Battery life cycle test

Thread Starter

powergui

Joined Nov 13, 2017
13
Hi everyone,
Just wondering is there any accelerated ways to test battery life cycle? Suppose that I need to test a battery with 500 rechargeable cycles, each discharge-recharge cycle need a few hours, then I would need a year to test its life cycle, even with automated battery tester.
I would like to shorten the testing time, but still be able to assess the battery's quality in terms of life cycle.
Any idea is appreciated. Thanks in advance.
 

GopherT

Joined Nov 23, 2012
8,009
Hi everyone,
Just wondering is there any accelerated ways to test battery life cycle? Suppose that I need to test a battery with 500 rechargeable cycles, each discharge-recharge cycle need a few hours, then I would need a year to test its life cycle, even with automated battery tester.
I would like to shorten the testing time, but still be able to assess the battery's quality in terms of life cycle.
Any idea is appreciated. Thanks in advance.
Very generally, every 10°C higher temp for the testing cycle, you can cut the number of testing cycles in half. That assumes you know the temp profile of the entire battery very accurately.
 

Thread Starter

powergui

Joined Nov 13, 2017
13
Thanks for your answer. But what temp profile are you inferring? Usually I only see capacity vs cycle number at 25 degree C in battery's specs.
 

GopherT

Joined Nov 23, 2012
8,009
Thanks for your answer. But what temp profile are you inferring? Usually I only see capacity vs cycle number at 25 degree C in battery's specs.
Yes, assuming the battery doesn't see significant self-heating during charge or discharge.
If the spec sheet of the battery doesn't measure battery temp but only ambient temp, then the battery may be running at 40°C during that testing cycle. Using a +10°C cycle would require the battery run at 50°C in a 35°C ambient environment.
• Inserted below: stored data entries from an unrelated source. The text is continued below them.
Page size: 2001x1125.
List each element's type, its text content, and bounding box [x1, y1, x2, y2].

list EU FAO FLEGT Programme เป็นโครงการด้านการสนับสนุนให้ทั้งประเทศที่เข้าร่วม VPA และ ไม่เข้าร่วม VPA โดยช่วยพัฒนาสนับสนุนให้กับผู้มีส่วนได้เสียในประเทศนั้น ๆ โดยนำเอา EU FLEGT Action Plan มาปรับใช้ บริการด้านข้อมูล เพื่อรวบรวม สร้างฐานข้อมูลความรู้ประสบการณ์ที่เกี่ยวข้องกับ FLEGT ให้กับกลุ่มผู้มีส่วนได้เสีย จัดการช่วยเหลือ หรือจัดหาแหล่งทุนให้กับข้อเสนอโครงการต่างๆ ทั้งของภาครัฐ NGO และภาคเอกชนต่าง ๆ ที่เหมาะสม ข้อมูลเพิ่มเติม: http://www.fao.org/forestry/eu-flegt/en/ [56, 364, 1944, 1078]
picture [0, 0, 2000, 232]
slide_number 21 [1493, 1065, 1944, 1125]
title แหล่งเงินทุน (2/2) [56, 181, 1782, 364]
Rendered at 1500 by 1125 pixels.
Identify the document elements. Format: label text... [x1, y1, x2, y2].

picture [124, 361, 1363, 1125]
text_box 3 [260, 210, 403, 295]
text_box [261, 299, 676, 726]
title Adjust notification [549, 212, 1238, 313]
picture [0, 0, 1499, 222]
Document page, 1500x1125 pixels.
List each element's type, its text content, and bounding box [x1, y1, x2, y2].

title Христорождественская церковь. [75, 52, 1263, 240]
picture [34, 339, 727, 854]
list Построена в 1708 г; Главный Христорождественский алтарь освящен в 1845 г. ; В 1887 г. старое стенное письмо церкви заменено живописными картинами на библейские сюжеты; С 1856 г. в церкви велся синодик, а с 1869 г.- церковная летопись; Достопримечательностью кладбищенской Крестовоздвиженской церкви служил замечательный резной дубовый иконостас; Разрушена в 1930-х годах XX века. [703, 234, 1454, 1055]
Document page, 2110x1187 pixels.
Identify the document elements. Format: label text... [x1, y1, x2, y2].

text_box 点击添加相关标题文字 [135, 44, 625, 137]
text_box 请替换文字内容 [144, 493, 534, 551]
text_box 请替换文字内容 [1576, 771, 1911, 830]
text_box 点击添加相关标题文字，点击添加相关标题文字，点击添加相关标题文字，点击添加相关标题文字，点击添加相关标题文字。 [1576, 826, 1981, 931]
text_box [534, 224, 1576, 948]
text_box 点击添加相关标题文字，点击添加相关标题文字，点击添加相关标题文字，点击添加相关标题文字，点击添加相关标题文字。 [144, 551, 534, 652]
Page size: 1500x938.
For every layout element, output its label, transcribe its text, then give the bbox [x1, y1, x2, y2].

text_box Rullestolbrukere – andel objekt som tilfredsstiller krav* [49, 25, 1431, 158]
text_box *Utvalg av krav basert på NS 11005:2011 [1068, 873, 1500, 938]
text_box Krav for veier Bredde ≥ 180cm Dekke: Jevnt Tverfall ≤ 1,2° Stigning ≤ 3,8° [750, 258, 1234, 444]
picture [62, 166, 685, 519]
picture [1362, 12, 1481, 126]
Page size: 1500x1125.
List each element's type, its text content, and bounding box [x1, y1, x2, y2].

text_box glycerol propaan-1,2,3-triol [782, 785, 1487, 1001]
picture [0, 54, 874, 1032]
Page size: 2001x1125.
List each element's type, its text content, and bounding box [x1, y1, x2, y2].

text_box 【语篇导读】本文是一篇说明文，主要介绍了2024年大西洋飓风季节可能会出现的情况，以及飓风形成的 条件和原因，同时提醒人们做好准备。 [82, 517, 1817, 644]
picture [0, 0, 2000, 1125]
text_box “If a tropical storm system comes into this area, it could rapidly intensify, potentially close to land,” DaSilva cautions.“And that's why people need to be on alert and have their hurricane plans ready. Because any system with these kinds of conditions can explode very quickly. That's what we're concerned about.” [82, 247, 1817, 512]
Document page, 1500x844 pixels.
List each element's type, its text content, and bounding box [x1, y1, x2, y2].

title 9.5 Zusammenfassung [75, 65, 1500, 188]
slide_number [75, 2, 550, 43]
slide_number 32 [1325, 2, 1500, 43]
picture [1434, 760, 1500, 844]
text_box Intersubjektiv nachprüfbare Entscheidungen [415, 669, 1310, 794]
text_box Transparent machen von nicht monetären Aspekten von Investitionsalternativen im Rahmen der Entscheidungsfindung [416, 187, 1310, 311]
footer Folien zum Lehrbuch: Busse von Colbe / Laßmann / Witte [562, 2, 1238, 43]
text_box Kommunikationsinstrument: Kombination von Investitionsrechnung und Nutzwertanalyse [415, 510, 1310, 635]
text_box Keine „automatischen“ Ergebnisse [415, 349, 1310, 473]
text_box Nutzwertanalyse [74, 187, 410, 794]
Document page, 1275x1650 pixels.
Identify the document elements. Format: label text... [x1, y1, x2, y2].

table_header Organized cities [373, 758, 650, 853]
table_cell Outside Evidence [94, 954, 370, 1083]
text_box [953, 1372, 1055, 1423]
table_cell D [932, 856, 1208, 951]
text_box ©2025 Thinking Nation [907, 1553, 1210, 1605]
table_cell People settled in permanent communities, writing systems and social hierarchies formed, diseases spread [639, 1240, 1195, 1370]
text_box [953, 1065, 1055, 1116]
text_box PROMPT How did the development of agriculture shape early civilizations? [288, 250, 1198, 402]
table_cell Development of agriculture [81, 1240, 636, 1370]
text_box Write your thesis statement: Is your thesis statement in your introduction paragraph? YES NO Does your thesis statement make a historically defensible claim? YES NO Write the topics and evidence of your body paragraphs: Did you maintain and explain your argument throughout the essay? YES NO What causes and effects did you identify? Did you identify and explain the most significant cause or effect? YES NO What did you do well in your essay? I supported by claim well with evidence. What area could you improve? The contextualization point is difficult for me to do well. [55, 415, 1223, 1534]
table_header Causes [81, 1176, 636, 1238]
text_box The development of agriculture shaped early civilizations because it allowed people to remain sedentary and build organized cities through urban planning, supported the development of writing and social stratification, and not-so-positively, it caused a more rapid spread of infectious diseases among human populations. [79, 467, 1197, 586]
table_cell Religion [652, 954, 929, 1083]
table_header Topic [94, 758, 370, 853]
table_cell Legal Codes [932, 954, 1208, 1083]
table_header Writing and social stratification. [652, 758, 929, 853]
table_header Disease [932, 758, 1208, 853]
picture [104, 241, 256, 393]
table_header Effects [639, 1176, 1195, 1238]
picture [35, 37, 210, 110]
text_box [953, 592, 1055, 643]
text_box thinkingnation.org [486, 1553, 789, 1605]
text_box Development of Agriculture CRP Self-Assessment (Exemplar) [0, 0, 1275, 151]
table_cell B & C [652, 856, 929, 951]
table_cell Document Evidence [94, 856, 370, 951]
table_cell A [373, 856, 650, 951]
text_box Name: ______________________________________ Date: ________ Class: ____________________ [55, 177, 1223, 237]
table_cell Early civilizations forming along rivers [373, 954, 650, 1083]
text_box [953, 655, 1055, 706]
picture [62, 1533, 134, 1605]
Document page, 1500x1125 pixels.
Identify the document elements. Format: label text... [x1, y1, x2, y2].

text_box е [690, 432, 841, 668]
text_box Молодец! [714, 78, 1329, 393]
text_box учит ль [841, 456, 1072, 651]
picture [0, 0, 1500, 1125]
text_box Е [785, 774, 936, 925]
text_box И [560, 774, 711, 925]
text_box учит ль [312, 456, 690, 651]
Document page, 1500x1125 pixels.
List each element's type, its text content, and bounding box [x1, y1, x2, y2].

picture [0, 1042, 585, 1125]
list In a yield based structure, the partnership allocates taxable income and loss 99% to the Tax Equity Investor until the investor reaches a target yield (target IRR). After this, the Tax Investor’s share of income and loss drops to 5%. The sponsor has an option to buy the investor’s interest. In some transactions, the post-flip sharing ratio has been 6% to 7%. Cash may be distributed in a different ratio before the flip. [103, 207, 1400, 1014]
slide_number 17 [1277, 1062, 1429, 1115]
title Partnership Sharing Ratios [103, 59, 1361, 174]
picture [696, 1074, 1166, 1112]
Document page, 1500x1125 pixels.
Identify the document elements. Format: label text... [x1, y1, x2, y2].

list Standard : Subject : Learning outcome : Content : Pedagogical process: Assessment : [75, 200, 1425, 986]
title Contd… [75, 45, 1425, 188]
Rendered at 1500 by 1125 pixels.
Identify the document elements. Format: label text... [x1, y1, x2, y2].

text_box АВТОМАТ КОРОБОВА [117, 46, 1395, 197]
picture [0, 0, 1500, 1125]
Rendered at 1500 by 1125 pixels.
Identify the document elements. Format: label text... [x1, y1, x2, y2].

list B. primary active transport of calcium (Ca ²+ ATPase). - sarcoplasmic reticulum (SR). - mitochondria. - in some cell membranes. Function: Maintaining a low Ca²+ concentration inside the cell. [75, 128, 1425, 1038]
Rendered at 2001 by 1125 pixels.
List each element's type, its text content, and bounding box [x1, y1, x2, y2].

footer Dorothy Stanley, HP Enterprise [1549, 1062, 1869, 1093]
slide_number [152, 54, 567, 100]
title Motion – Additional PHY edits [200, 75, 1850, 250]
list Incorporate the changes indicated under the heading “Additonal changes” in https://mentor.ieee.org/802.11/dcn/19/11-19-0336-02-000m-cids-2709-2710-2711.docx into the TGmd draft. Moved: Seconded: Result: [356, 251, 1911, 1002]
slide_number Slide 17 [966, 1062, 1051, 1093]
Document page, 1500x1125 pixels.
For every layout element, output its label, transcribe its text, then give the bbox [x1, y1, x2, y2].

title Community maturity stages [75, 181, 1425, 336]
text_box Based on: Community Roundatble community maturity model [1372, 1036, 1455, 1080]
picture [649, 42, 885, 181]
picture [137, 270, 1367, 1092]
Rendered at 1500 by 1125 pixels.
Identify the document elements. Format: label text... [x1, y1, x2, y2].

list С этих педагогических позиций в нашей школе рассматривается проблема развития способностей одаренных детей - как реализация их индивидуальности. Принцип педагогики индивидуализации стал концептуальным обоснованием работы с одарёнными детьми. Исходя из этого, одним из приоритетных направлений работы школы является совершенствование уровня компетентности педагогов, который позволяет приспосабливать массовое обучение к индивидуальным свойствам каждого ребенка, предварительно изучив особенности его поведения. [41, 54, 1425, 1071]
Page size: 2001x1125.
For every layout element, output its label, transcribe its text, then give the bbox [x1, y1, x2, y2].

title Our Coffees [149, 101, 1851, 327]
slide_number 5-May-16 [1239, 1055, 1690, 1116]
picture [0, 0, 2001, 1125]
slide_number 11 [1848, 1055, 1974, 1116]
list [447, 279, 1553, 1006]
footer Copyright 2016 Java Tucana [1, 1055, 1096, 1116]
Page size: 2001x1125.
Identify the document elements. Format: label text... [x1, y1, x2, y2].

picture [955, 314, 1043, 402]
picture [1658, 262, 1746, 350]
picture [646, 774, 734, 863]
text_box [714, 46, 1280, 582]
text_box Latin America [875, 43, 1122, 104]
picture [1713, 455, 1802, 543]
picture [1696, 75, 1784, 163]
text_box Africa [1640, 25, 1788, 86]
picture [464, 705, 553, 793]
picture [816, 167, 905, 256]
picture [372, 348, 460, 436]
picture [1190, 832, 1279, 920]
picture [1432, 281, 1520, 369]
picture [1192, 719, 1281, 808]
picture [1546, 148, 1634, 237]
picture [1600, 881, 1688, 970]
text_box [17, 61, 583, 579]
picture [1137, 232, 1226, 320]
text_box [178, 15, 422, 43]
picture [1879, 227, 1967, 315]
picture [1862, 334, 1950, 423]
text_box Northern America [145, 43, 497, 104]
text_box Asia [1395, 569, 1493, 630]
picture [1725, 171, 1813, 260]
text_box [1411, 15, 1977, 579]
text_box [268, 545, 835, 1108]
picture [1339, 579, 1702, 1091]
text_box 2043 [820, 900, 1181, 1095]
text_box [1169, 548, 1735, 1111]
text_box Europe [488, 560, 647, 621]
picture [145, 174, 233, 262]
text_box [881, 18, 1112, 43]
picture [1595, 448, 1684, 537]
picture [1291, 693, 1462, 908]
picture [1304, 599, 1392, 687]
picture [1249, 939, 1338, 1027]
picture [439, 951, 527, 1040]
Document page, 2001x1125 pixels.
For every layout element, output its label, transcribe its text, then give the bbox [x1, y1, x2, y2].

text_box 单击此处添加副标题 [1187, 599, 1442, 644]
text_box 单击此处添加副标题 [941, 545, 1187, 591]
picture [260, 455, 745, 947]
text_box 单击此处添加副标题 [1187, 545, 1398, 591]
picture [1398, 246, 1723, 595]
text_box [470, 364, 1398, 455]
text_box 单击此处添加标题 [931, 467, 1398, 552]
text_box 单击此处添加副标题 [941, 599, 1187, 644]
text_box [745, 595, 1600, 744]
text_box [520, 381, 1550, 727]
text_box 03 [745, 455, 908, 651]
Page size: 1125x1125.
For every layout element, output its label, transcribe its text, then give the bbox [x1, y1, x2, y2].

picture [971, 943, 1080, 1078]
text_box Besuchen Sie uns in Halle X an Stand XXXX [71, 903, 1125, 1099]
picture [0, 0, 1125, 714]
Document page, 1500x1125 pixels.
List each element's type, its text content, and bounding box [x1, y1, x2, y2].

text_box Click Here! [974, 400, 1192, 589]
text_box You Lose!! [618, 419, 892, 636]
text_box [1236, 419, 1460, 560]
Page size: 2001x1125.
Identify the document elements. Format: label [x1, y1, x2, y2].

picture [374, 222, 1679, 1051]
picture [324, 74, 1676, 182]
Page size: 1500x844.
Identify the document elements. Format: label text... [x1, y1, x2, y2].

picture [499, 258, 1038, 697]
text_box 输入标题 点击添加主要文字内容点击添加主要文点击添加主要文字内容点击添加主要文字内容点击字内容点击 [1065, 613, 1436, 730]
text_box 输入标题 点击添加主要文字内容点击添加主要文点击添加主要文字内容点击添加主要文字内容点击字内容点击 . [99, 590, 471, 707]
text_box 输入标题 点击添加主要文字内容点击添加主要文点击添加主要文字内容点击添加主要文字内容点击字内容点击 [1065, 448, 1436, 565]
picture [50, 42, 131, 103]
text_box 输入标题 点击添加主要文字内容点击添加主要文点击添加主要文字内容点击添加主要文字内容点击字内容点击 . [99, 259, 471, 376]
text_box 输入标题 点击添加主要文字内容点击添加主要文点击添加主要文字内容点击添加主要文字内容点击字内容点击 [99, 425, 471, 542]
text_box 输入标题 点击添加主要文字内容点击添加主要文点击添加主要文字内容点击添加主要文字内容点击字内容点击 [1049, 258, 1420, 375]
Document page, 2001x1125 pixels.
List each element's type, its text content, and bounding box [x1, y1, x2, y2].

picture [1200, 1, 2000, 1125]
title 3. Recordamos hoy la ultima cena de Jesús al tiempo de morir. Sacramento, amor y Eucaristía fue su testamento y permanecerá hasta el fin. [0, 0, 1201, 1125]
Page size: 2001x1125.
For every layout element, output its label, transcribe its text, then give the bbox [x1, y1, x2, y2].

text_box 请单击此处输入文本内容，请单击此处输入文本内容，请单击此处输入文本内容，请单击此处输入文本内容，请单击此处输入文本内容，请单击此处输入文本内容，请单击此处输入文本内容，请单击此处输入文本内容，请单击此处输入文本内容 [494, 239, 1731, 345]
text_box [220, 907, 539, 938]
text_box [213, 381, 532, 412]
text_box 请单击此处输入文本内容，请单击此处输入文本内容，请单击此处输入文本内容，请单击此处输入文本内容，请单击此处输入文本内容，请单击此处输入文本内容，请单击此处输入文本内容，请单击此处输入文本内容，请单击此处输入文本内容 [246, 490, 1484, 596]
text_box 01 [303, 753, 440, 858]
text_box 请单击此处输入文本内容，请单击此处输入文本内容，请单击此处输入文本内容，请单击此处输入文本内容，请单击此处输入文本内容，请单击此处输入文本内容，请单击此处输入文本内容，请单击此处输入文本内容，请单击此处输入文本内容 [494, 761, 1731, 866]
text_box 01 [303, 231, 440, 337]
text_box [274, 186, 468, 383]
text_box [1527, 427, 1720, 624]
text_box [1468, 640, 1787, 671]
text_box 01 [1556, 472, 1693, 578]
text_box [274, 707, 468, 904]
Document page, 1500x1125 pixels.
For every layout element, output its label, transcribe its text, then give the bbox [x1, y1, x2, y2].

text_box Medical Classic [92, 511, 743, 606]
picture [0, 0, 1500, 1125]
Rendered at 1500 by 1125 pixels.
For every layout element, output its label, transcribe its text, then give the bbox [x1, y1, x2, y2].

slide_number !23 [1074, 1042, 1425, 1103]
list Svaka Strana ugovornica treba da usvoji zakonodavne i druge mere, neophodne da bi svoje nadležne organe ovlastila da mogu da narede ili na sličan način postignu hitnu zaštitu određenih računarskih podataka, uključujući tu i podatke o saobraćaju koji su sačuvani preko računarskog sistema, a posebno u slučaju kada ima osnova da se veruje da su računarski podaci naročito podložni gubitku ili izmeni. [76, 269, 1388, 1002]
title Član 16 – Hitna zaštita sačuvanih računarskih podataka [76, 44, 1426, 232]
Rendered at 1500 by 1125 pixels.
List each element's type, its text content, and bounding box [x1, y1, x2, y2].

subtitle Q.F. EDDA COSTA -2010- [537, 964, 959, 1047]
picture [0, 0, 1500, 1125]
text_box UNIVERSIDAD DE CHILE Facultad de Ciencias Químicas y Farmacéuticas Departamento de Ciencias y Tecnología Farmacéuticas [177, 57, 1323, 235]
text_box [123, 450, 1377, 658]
If you are only trying to run 2x (+10°C) your battery might run naturally at 10°C higher. But, at higher temps, things don't follow rules so well for some reason and errors are propagated from ideal.
 

Janis59

Joined Aug 21, 2017
1,849
RE: Powergui
Sorry for leading You off Your theme, but do You are working in the battery industry??
Probably You may give me a recommendations for choosing the battery (accu) what is capable to survive a 30 years life-span if correctly and regularly recharged?? Simply it is intended to be eaten off by large animal and must serve there inside animal as much as animal lives, there is no way how to get it out and shift to the new-one.
Best known by me is ca 5 years - absolutely too short.
Supercaps - no any knowledge on life expectancy and degrading, and big doubt even up to first 5 years.
LiFePo- okay about 60 000 recharge cycles expectancy, but 5...7 years are somewhat near the outer boarder.
Japanese last year patented `ultra-life` silver base accu - still is not in the production and they obeyed only for 10 years.
 

GopherT

Joined Nov 23, 2012
8,009
There are primary cells that will run a smoke alarm for 10 years.
How is this battery going be recharged inside the animal?
Wireless charging, of course.
1) The real question is, how do you get the animal to stand next to the charging station for a few hours.
2) how do you get an animal to swallow a 12 kg AGM battery.
 

Janis59

Joined Aug 21, 2017
1,849
Battery is something rather 0,1 A*h or slightly bigger, thus we speak about miligrams not a kilograms. And swallowing is veterinary thing what is long ago solved. And animal has a habit to stay at least a half day or longer at the same place. And there is only one problem, why the boluss will not excreted out, even this problem is solved long ago - it must be heavy enough.
Thus, the problem is to name the material or in best case the producer which can warranty the longevity.
There I looked some datasheets form AGM v.s. gel batteries - max max 5 years and 1000 discharge cycles. Any Lithium-Ferrum-Phosphorus so much used in veghicle industry gives 60 000 cycles and the same 5...7 years, and this is sure not enough.
 

chv_sck

Joined Feb 4, 2017
10
Doing accelerated testing requires you to do something that stresses the battery, but doesn't change the type of failure -- just makes it happen faster. For semiconductors, higher temperatures work quite predictably -- there's a formula for how much a temperature increase affects mean time to failure(which ius what you're testing).

So, you need to know what will do that for batteries. Battery manufacurers can probably tell you how to do it -- they probably have done this type of testing, but they might not share the results with you.

The other thing that you can do is test several batteries at a time -- in the same stress conditions. This is called reliability prediction. You test to see how many failures you get over time. Since you have multiple units, you can often get a good idea of failure rate a lot quicker. It's a statisitcal approach. If you google reliability prediction, you can probably find some good info.